=== Begin Enclosure ===

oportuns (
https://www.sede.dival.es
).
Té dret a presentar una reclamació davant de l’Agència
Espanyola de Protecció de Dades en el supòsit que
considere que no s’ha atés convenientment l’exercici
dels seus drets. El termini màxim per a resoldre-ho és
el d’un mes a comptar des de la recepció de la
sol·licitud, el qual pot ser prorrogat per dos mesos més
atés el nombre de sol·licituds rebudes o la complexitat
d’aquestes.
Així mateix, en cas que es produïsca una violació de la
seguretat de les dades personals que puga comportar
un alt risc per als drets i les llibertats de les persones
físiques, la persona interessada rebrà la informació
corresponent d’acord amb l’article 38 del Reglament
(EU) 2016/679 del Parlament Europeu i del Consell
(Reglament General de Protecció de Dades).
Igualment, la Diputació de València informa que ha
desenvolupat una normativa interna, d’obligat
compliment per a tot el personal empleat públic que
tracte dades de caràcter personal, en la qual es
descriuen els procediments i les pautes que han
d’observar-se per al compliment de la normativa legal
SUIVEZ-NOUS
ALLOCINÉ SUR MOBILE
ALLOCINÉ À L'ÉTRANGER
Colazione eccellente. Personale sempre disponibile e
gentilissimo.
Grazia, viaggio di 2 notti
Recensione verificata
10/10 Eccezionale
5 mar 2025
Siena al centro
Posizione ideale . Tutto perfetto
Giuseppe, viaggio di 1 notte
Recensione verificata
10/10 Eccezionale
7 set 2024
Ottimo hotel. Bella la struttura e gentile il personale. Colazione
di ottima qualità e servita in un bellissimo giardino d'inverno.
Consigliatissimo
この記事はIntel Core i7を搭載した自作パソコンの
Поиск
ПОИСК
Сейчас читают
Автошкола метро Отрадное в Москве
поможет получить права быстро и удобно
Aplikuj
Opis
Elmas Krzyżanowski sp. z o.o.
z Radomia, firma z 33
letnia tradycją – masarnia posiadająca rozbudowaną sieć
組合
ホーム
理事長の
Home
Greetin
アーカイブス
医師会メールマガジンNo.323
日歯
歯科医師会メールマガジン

=== End Enclosure ===

What is required. Wherever the word "compliment" turns up in the records above, copy the line that holds it.

Solution to the exercise.
compliment per a tot el personal empleat públic que
d’observar-se per al compliment de la normativa legal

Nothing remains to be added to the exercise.